- **Consigne**:
Reproduisez à l'identique l'intégralité du texte d'étude.

- **Texte d'étude**:
• • •

Pourquoi tu t’intéresses à la question du genre dans ton travail ?
C’est quelque chose de naturel et nécessaire… Que ce soit dans les arts plastiques où j’évolue plutôt seule et chez moi, ou bien dans la musique où je suis au contact de beaucoup plus de personnes, notamment beaucoup d’hommes et au sein de différents lieux, publics ou non, j’ai toujours très naturellement placé la question du genre au centre de mes échanges. En tant que femme, racisée, artiste, très investie émotionnellement dans mes rapports humains, c’est un sujet omniprésent.

• • •

- **Entrées fournies**:
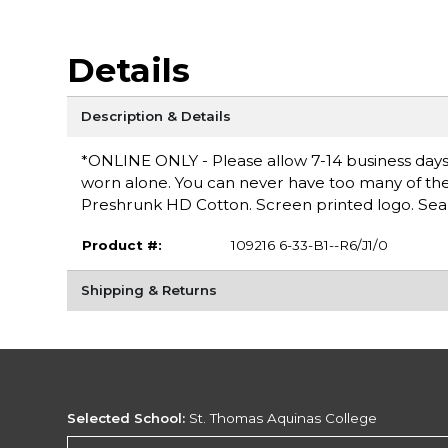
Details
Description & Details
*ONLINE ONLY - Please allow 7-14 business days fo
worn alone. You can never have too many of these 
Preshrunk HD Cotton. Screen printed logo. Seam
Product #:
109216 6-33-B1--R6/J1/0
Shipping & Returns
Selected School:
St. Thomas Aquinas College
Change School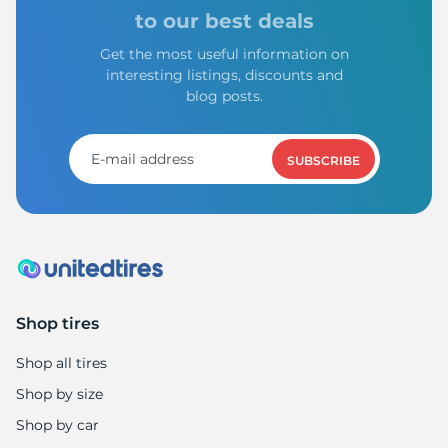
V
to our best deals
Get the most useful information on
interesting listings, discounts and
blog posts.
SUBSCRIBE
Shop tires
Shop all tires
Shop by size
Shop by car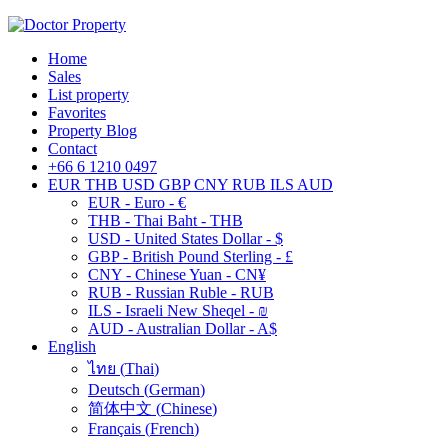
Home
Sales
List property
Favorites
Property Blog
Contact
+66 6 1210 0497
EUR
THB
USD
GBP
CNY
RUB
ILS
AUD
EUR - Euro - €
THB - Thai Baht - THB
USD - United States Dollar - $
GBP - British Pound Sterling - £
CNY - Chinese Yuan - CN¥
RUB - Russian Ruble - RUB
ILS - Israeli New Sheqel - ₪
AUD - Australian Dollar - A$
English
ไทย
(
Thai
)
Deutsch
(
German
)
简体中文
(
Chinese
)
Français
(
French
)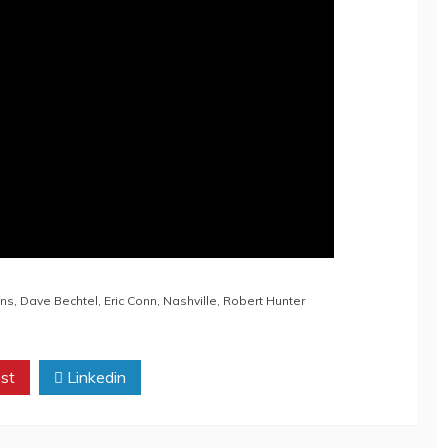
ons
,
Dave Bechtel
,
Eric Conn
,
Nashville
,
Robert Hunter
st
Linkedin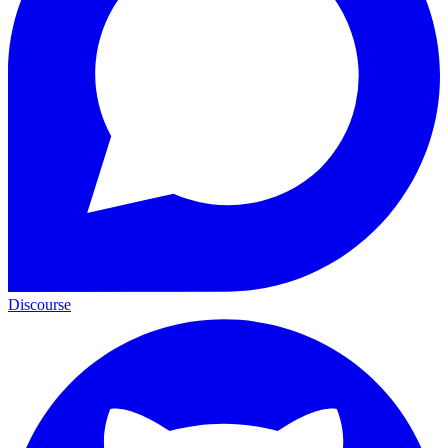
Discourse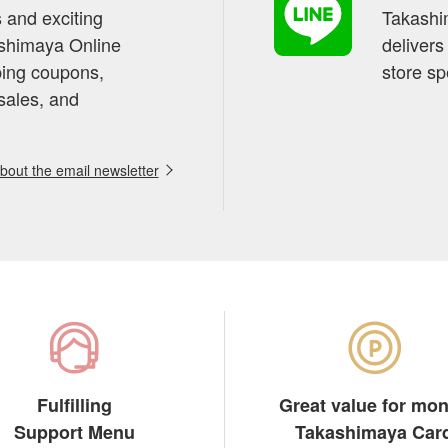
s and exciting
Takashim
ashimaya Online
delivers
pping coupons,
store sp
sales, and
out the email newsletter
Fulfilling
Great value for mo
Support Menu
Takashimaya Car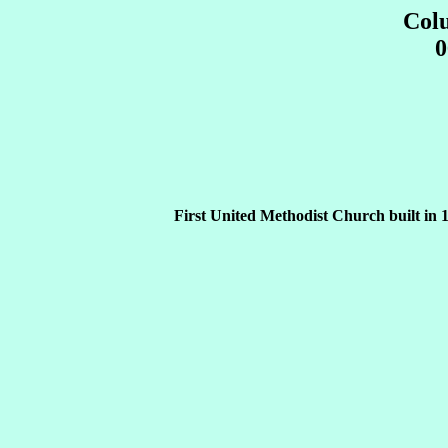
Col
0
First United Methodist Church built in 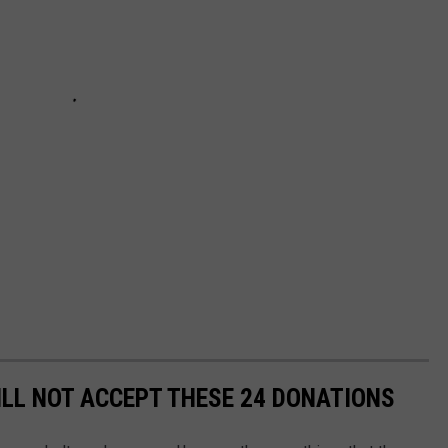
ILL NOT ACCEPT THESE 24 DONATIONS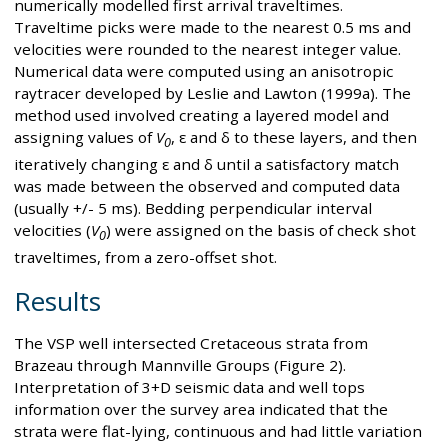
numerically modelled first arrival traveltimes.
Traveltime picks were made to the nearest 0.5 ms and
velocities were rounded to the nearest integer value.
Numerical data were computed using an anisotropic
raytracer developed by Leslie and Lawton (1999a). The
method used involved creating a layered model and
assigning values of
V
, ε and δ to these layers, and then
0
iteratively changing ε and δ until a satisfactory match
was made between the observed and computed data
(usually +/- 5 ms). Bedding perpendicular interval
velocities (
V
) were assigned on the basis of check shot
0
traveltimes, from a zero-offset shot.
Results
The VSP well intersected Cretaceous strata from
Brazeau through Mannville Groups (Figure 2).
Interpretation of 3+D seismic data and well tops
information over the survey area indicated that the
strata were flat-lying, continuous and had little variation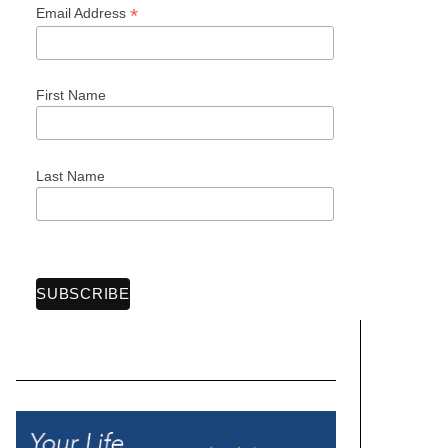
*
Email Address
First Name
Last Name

• • •

- **Corrigé**:
Pourquoi tu t’intéresses à la question du genre dans ton travail ?
C’est quelque chose de naturel et nécessaire… Que ce soit dans les arts plastiques où j’évolue plutôt seule et chez moi, ou bien dans la musique où je suis au contact de beaucoup plus de personnes, notamment beaucoup d’hommes et au sein de différents lieux, publics ou non, j’ai toujours très naturellement placé la question du genre au centre de mes échanges. En tant que femme, racisée, artiste, très investie émotionnellement dans mes rapports humains, c’est un sujet omniprésent.